───── SUPPLIED RECORDS

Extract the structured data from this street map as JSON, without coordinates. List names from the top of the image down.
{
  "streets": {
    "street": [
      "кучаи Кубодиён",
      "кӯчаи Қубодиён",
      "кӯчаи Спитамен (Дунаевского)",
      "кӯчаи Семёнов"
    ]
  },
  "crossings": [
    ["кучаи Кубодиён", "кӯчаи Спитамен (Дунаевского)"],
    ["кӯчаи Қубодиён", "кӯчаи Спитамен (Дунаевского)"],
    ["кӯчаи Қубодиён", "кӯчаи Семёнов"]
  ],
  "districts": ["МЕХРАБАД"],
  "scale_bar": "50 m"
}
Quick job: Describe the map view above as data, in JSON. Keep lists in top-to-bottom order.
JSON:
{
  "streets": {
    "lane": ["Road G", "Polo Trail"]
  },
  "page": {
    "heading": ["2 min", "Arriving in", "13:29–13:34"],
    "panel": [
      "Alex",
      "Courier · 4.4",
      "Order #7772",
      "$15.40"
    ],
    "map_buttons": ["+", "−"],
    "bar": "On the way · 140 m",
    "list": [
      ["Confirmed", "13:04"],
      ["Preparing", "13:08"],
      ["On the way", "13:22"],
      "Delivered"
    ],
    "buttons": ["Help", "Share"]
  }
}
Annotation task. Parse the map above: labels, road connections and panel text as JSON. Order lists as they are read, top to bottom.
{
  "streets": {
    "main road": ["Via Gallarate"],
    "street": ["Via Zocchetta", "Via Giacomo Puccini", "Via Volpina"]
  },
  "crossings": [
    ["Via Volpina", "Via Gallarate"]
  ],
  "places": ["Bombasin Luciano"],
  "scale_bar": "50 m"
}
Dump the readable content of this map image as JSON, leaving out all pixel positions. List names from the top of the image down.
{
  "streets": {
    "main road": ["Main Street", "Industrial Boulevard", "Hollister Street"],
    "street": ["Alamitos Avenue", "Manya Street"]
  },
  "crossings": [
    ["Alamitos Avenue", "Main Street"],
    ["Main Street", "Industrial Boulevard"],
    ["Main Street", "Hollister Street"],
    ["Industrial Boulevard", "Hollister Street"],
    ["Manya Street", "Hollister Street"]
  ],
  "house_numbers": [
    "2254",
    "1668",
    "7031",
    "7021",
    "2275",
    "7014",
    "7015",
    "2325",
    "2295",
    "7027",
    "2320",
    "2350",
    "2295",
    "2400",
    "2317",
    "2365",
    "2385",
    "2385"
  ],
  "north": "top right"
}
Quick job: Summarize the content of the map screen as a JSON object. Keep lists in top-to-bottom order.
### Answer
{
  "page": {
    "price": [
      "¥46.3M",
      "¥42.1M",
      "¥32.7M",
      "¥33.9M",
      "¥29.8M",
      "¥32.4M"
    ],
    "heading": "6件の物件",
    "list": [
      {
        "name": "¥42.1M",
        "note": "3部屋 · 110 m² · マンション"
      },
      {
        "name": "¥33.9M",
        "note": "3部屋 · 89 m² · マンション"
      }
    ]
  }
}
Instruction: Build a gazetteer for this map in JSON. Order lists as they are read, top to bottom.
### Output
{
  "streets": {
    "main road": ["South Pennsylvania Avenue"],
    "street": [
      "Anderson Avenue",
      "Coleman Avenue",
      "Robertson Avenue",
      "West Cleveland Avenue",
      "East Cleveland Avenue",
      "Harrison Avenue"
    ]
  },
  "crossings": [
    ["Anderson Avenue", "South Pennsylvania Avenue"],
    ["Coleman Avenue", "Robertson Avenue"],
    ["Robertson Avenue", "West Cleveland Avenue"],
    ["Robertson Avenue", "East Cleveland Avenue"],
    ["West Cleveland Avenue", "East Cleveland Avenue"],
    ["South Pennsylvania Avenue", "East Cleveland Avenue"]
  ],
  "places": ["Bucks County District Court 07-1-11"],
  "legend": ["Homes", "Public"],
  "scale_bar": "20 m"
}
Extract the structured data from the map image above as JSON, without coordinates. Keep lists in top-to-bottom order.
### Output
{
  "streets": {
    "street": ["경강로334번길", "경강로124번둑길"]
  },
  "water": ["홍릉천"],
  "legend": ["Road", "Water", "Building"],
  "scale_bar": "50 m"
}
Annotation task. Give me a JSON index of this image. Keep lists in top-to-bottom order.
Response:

──────────

WHAT YOU HAVE TO DO: The whole of the data must be given again, exactly as shown.

ANSWER TO THE PROBLEM:
Extract the structured data from this street map as JSON, without coordinates. List names from the top of the image down.
{
  "streets": {
    "street": [
      "кучаи Кубодиён",
      "кӯчаи Қубодиён",
      "кӯчаи Спитамен (Дунаевского)",
      "кӯчаи Семёнов"
    ]
  },
  "crossings": [
    ["кучаи Кубодиён", "кӯчаи Спитамен (Дунаевского)"],
    ["кӯчаи Қубодиён", "кӯчаи Спитамен (Дунаевского)"],
    ["кӯчаи Қубодиён", "кӯчаи Семёнов"]
  ],
  "districts": ["МЕХРАБАД"],
  "scale_bar": "50 m"
}
Quick job: Describe the map view above as data, in JSON. Keep lists in top-to-bottom order.
JSON:
{
  "streets": {
    "lane": ["Road G", "Polo Trail"]
  },
  "page": {
    "heading": ["2 min", "Arriving in", "13:29–13:34"],
    "panel": [
      "Alex",
      "Courier · 4.4",
      "Order #7772",
      "$15.40"
    ],
    "map_buttons": ["+", "−"],
    "bar": "On the way · 140 m",
    "list": [
      ["Confirmed", "13:04"],
      ["Preparing", "13:08"],
      ["On the way", "13:22"],
      "Delivered"
    ],
    "buttons": ["Help", "Share"]
  }
}
Annotation task. Parse the map above: labels, road connections and panel text as JSON. Order lists as they are read, top to bottom.
{
  "streets": {
    "main road": ["Via Gallarate"],
    "street": ["Via Zocchetta", "Via Giacomo Puccini", "Via Volpina"]
  },
  "crossings": [
    ["Via Volpina", "Via Gallarate"]
  ],
  "places": ["Bombasin Luciano"],
  "scale_bar": "50 m"
}
Dump the readable content of this map image as JSON, leaving out all pixel positions. List names from the top of the image down.
{
  "streets": {
    "main road": ["Main Street", "Industrial Boulevard", "Hollister Street"],
    "street": ["Alamitos Avenue", "Manya Street"]
  },
  "crossings": [
    ["Alamitos Avenue", "Main Street"],
    ["Main Street", "Industrial Boulevard"],
    ["Main Street", "Hollister Street"],
    ["Industrial Boulevard", "Hollister Street"],
    ["Manya Street", "Hollister Street"]
  ],
  "house_numbers": [
    "2254",
    "1668",
    "7031",
    "7021",
    "2275",
    "7014",
    "7015",
    "2325",
    "2295",
    "7027",
    "2320",
    "2350",
    "2295",
    "2400",
    "2317",
    "2365",
    "2385",
    "2385"
  ],
  "north": "top right"
}
Quick job: Summarize the content of the map screen as a JSON object. Keep lists in top-to-bottom order.
### Answer
{
  "page": {
    "price": [
      "¥46.3M",
      "¥42.1M",
      "¥32.7M",
      "¥33.9M",
      "¥29.8M",
      "¥32.4M"
    ],
    "heading": "6件の物件",
    "list": [
      {
        "name": "¥42.1M",
        "note": "3部屋 · 110 m² · マンション"
      },
      {
        "name": "¥33.9M",
        "note": "3部屋 · 89 m² · マンション"
      }
    ]
  }
}
Instruction: Build a gazetteer for this map in JSON. Order lists as they are read, top to bottom.
### Output
{
  "streets": {
    "main road": ["South Pennsylvania Avenue"],
    "street": [
      "Anderson Avenue",
      "Coleman Avenue",
      "Robertson Avenue",
      "West Cleveland Avenue",
      "East Cleveland Avenue",
      "Harrison Avenue"
    ]
  },
  "crossings": [
    ["Anderson Avenue", "South Pennsylvania Avenue"],
    ["Coleman Avenue", "Robertson Avenue"],
    ["Robertson Avenue", "West Cleveland Avenue"],
    ["Robertson Avenue", "East Cleveland Avenue"],
    ["West Cleveland Avenue", "East Cleveland Avenue"],
    ["South Pennsylvania Avenue", "East Cleveland Avenue"]
  ],
  "places": ["Bucks County District Court 07-1-11"],
  "legend": ["Homes", "Public"],
  "scale_bar": "20 m"
}
Extract the structured data from the map image above as JSON, without coordinates. Keep lists in top-to-bottom order.
### Output
{
  "streets": {
    "street": ["경강로334번길", "경강로124번둑길"]
  },
  "water": ["홍릉천"],
  "legend": ["Road", "Water", "Building"],
  "scale_bar": "50 m"
}
Annotation task. Give me a JSON index of this image. Keep lists in top-to-bottom order.
Response:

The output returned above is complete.